- [What is asked]:
Copy the entries below with every "pose" changed to "camera" and everything else left unchanged.

- [Recorded data]:
BEGIN
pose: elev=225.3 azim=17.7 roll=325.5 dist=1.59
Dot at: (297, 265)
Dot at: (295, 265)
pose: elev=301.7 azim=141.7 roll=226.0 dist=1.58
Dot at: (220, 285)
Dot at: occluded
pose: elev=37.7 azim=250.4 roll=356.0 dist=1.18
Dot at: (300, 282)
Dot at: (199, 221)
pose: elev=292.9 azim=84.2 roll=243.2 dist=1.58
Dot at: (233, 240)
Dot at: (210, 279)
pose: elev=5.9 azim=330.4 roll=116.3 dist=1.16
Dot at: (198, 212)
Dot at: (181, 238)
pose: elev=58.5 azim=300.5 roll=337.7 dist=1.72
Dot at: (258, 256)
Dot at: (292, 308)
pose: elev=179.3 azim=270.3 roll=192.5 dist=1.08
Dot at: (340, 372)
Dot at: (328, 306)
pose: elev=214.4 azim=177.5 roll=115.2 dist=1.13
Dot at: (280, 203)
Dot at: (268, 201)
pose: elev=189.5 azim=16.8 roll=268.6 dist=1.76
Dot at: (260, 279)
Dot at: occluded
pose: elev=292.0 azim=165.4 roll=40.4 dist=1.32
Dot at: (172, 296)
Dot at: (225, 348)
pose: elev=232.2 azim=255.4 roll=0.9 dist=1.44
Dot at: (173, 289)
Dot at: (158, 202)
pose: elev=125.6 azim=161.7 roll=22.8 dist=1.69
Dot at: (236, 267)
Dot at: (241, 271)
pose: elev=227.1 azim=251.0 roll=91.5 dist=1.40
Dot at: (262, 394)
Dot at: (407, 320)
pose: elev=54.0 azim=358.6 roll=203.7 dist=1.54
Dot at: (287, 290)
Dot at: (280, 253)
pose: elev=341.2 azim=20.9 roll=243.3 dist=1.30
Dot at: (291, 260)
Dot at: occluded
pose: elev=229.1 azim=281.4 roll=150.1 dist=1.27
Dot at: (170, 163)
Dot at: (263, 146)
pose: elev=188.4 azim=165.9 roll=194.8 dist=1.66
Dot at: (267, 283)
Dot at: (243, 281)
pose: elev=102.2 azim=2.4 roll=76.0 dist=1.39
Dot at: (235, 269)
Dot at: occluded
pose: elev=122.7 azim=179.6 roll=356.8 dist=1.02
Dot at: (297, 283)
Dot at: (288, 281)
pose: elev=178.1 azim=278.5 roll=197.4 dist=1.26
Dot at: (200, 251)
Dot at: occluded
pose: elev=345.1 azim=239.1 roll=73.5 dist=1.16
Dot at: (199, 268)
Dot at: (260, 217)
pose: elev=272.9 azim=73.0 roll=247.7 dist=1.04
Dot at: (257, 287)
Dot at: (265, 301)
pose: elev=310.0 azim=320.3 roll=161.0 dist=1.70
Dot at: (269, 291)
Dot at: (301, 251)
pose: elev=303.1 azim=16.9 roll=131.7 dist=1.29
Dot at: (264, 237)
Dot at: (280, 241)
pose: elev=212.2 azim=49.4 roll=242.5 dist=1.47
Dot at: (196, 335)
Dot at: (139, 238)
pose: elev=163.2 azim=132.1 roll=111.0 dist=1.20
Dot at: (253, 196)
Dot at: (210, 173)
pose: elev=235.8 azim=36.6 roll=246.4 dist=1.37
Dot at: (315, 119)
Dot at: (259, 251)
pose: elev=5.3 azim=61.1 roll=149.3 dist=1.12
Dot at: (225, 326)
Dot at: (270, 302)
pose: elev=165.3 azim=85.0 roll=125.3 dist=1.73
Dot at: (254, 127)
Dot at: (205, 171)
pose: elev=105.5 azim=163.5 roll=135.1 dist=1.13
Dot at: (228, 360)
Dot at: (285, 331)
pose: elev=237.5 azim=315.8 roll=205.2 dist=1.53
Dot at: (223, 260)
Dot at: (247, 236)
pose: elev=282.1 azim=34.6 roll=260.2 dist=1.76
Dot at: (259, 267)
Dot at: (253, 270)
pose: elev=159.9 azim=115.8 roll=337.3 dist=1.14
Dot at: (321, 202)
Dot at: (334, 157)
END
- [Answer for the task]:
camera: elev=225.3 azim=17.7 roll=325.5 dist=1.59
Dot at: (297, 265)
Dot at: (295, 265)
camera: elev=301.7 azim=141.7 roll=226.0 dist=1.58
Dot at: (220, 285)
Dot at: occluded
camera: elev=37.7 azim=250.4 roll=356.0 dist=1.18
Dot at: (300, 282)
Dot at: (199, 221)
camera: elev=292.9 azim=84.2 roll=243.2 dist=1.58
Dot at: (233, 240)
Dot at: (210, 279)
camera: elev=5.9 azim=330.4 roll=116.3 dist=1.16
Dot at: (198, 212)
Dot at: (181, 238)
camera: elev=58.5 azim=300.5 roll=337.7 dist=1.72
Dot at: (258, 256)
Dot at: (292, 308)
camera: elev=179.3 azim=270.3 roll=192.5 dist=1.08
Dot at: (340, 372)
Dot at: (328, 306)
camera: elev=214.4 azim=177.5 roll=115.2 dist=1.13
Dot at: (280, 203)
Dot at: (268, 201)
camera: elev=189.5 azim=16.8 roll=268.6 dist=1.76
Dot at: (260, 279)
Dot at: occluded
camera: elev=292.0 azim=165.4 roll=40.4 dist=1.32
Dot at: (172, 296)
Dot at: (225, 348)
camera: elev=232.2 azim=255.4 roll=0.9 dist=1.44
Dot at: (173, 289)
Dot at: (158, 202)
camera: elev=125.6 azim=161.7 roll=22.8 dist=1.69
Dot at: (236, 267)
Dot at: (241, 271)
camera: elev=227.1 azim=251.0 roll=91.5 dist=1.40
Dot at: (262, 394)
Dot at: (407, 320)
camera: elev=54.0 azim=358.6 roll=203.7 dist=1.54
Dot at: (287, 290)
Dot at: (280, 253)
camera: elev=341.2 azim=20.9 roll=243.3 dist=1.30
Dot at: (291, 260)
Dot at: occluded
camera: elev=229.1 azim=281.4 roll=150.1 dist=1.27
Dot at: (170, 163)
Dot at: (263, 146)
camera: elev=188.4 azim=165.9 roll=194.8 dist=1.66
Dot at: (267, 283)
Dot at: (243, 281)
camera: elev=102.2 azim=2.4 roll=76.0 dist=1.39
Dot at: (235, 269)
Dot at: occluded
camera: elev=122.7 azim=179.6 roll=356.8 dist=1.02
Dot at: (297, 283)
Dot at: (288, 281)
camera: elev=178.1 azim=278.5 roll=197.4 dist=1.26
Dot at: (200, 251)
Dot at: occluded
camera: elev=345.1 azim=239.1 roll=73.5 dist=1.16
Dot at: (199, 268)
Dot at: (260, 217)
camera: elev=272.9 azim=73.0 roll=247.7 dist=1.04
Dot at: (257, 287)
Dot at: (265, 301)
camera: elev=310.0 azim=320.3 roll=161.0 dist=1.70
Dot at: (269, 291)
Dot at: (301, 251)
camera: elev=303.1 azim=16.9 roll=131.7 dist=1.29
Dot at: (264, 237)
Dot at: (280, 241)
camera: elev=212.2 azim=49.4 roll=242.5 dist=1.47
Dot at: (196, 335)
Dot at: (139, 238)
camera: elev=163.2 azim=132.1 roll=111.0 dist=1.20
Dot at: (253, 196)
Dot at: (210, 173)
camera: elev=235.8 azim=36.6 roll=246.4 dist=1.37
Dot at: (315, 119)
Dot at: (259, 251)
camera: elev=5.3 azim=61.1 roll=149.3 dist=1.12
Dot at: (225, 326)
Dot at: (270, 302)
camera: elev=165.3 azim=85.0 roll=125.3 dist=1.73
Dot at: (254, 127)
Dot at: (205, 171)
camera: elev=105.5 azim=163.5 roll=135.1 dist=1.13
Dot at: (228, 360)
Dot at: (285, 331)
camera: elev=237.5 azim=315.8 roll=205.2 dist=1.53
Dot at: (223, 260)
Dot at: (247, 236)
camera: elev=282.1 azim=34.6 roll=260.2 dist=1.76
Dot at: (259, 267)
Dot at: (253, 270)
camera: elev=159.9 azim=115.8 roll=337.3 dist=1.14
Dot at: (321, 202)
Dot at: (334, 157)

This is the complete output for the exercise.